Physicochemical Properties of Geopolymer Composites with DFT Calculations of In-situ Reduction of Graphene Oxide

Abstract In this work, the physicochemical properties of palm oil fuel ash (POFA) based geopolymers with the addition of graphene oxide (GO) were investigated. Geopolymer composites were prepared by mixing the treated POFA, sand, NaOH, Na2SiO3, and GO. The mixtures were then cast in mortar molds to form the geopolymer composites, with different GO proportions and curing temperatures applied to the composites. Compressive strength, Fourier transform infrared spectroscopy (FTIR), and scanning electron microscopy (SEM) analyses, as well as density functional theory (DFT) calculations, have been performed. The compressive test results showed that the compressive strength increased proportionally with the increase of GO content and decreased when there was an excess of GO. The excessive GO and the limited amount of NaOH activator solution inhibited the formation of reduced graphene oxide (rGO) via an in-situ reduction mechanism.
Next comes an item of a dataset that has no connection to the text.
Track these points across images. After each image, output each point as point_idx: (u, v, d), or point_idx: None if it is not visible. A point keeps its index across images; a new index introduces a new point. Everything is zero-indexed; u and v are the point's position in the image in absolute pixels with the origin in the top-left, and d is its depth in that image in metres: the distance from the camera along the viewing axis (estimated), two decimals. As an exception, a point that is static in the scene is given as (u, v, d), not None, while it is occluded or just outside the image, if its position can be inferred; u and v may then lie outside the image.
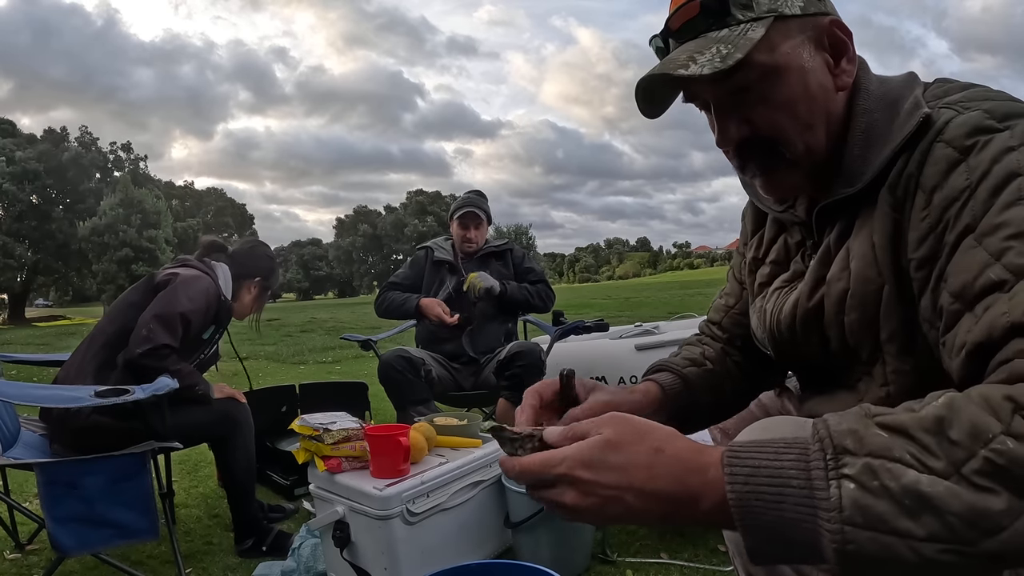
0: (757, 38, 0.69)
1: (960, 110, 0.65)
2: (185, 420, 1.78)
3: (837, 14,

The FTIR and SEM analyses revealed that the excess GO tended to promote the formation of epoxy groups on the GO, which eventually confined the formation of dense agglomeration and led to a decrease in compressive strength. The DFT calculations confirmed the significance of the epoxy group stretching. Overall, the ratio of NaOH to GO is a crucial factor in determining the mechanical properties of geopolymers-GO composites.